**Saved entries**
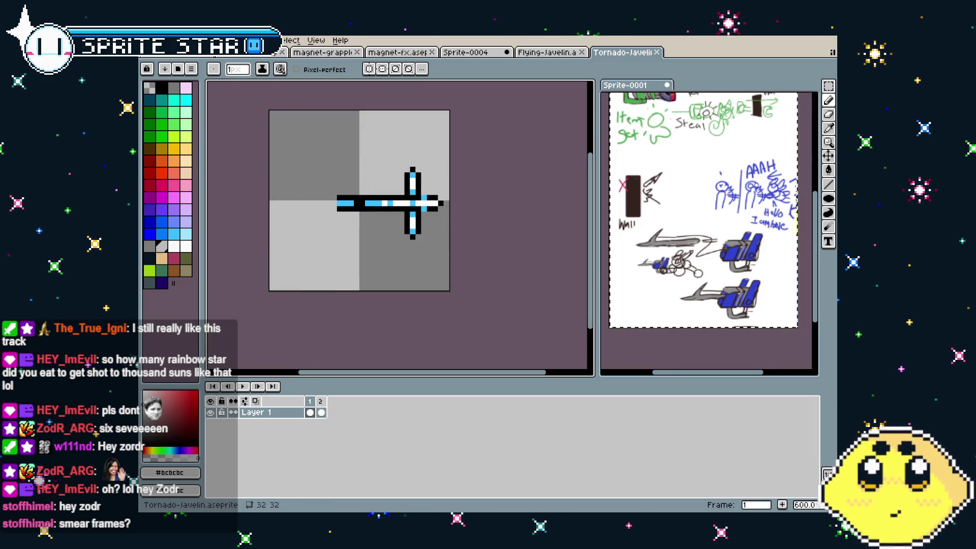
pyautogui.click(467, 53)
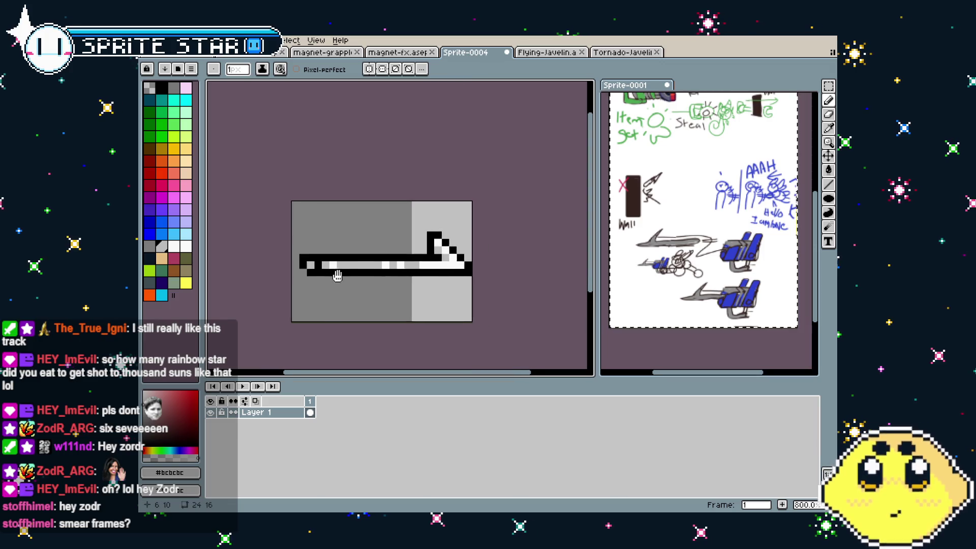
# Select the Pencil with white as the colour and bring up the timeline frame menu.
pyautogui.scroll(2, 328, 294)
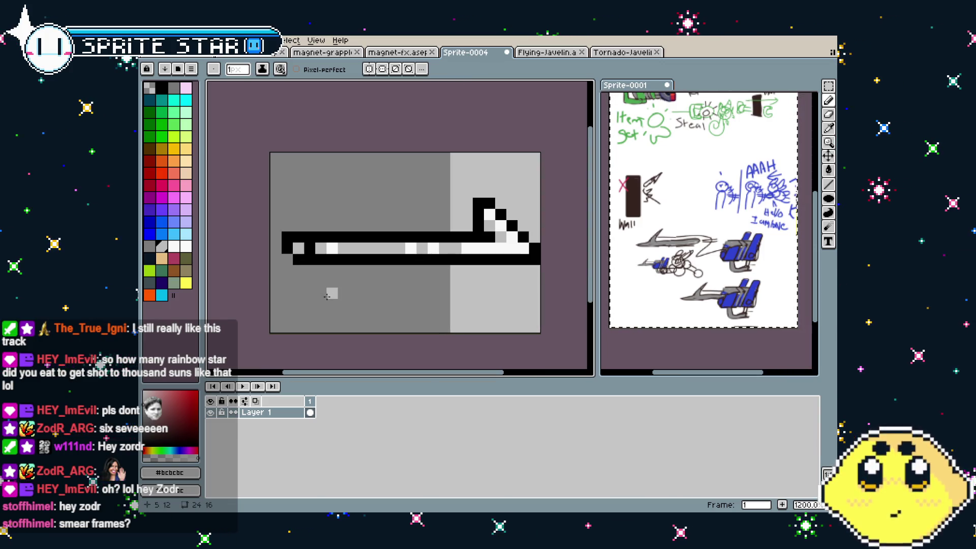
pyautogui.scroll(-1, 327, 297)
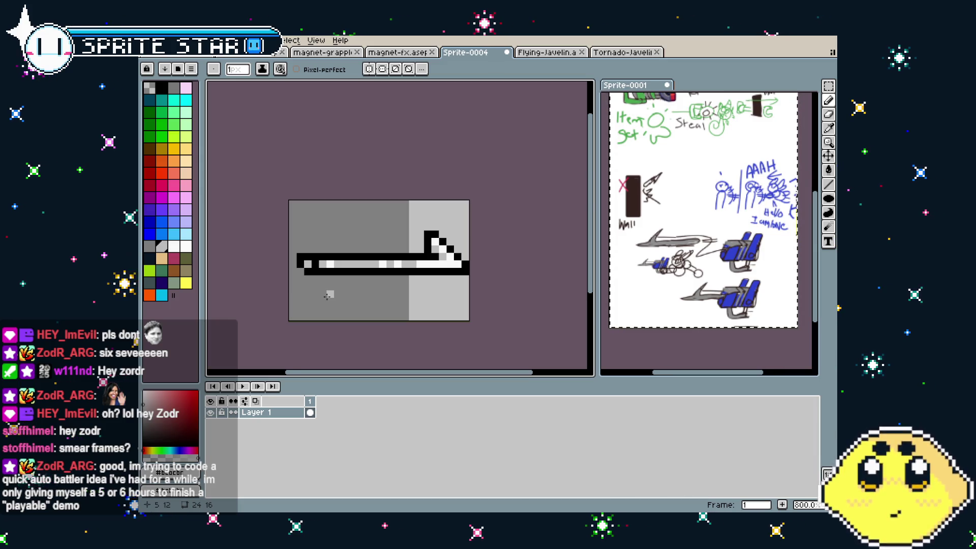
pyautogui.scroll(2, 327, 297)
pyautogui.press('b')
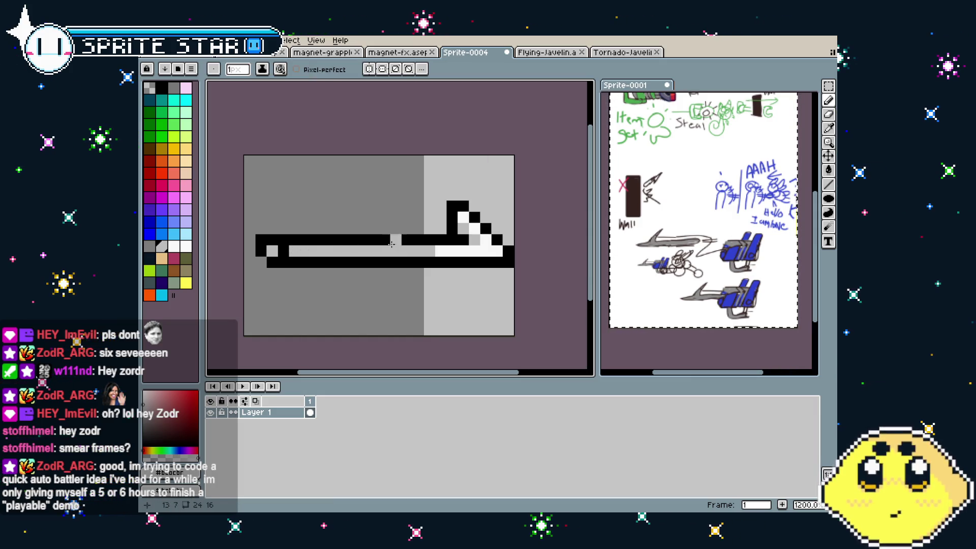
pyautogui.keyDown('alt'); pyautogui.click(448, 247); pyautogui.keyUp('alt')
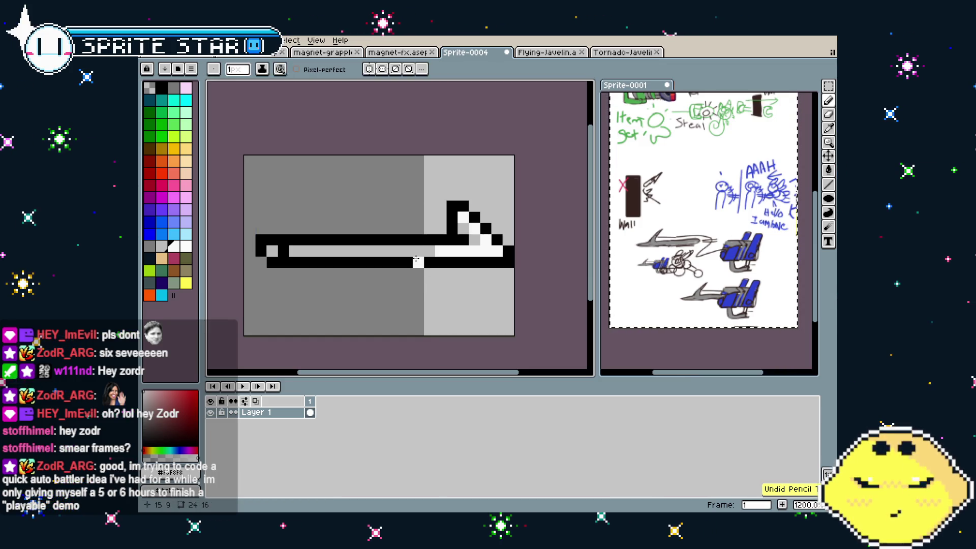
pyautogui.scroll(-3, 410, 295)
pyautogui.scroll(1, 410, 294)
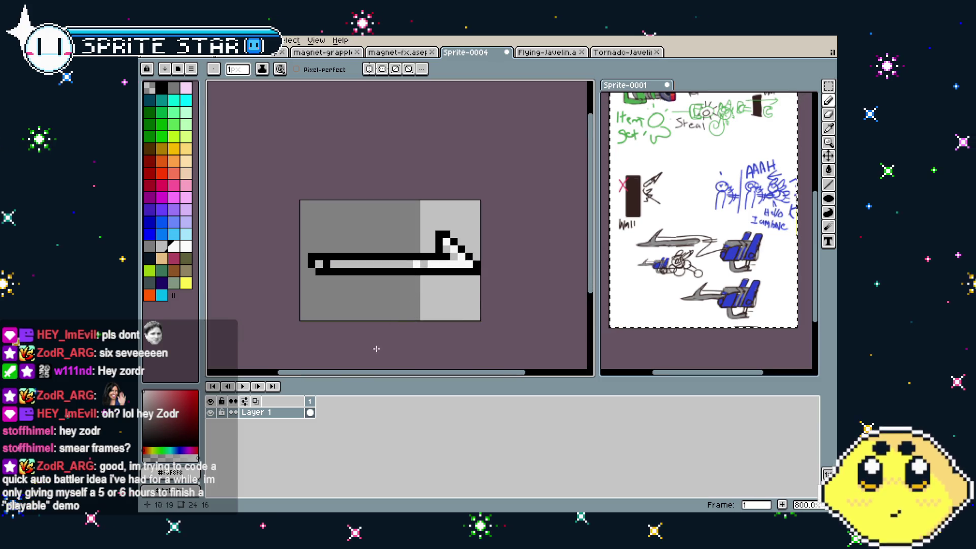
pyautogui.rightClick(314, 408)
# Add a second frame and shade the blade's inner row light grey.
pyautogui.click(350, 426)
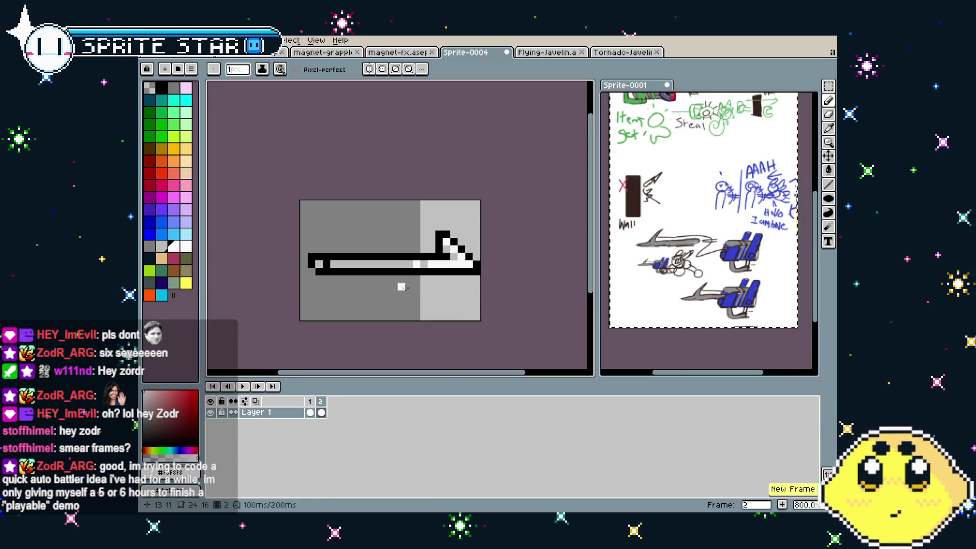
pyautogui.scroll(3, 428, 247)
pyautogui.click(474, 251)
pyautogui.press('b')
pyautogui.moveTo(465, 236); pyautogui.dragTo(501, 280)
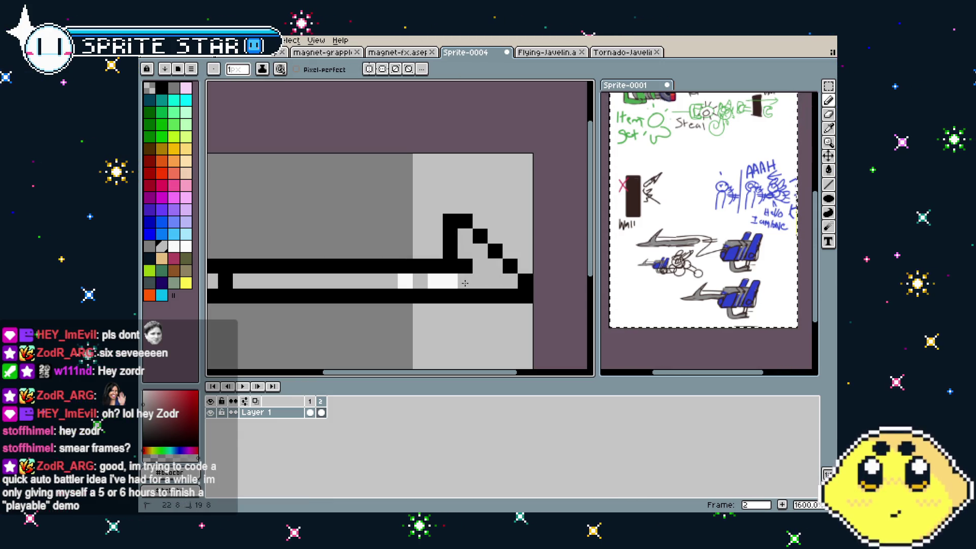
pyautogui.press('ctrl+z')
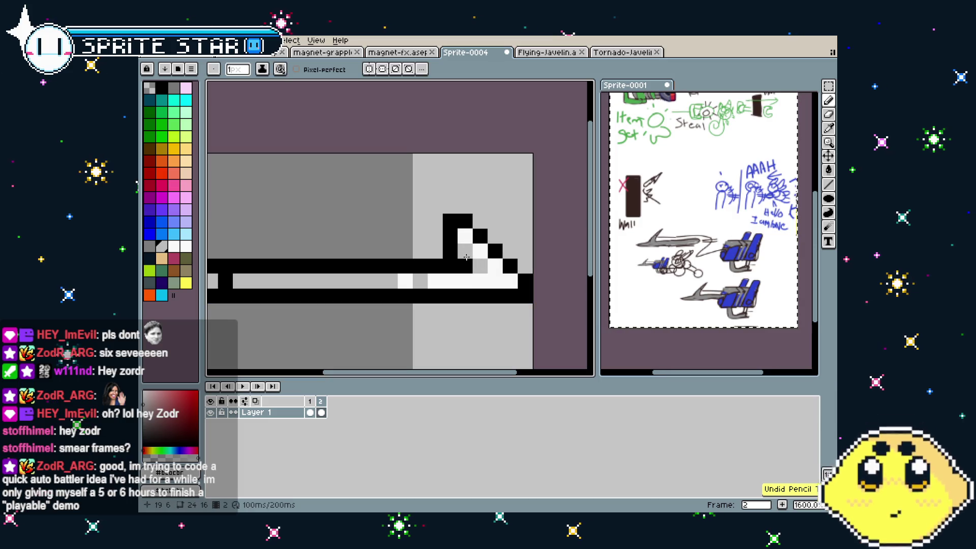
pyautogui.click(488, 275)
pyautogui.moveTo(488, 275); pyautogui.dragTo(407, 279)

**Task to complete**
Exactly the lines from the one with "pyautogui.click(350, 426)" through the end of the records are to be repeated, both ends included, and pictures are to be omitted.

**Result**
pyautogui.click(350, 426)
pyautogui.scroll(3, 428, 247)
pyautogui.click(474, 251)
pyautogui.press('b')
pyautogui.moveTo(465, 236); pyautogui.dragTo(501, 280)
pyautogui.press('ctrl+z')
pyautogui.click(488, 275)
pyautogui.moveTo(488, 275); pyautogui.dragTo(407, 279)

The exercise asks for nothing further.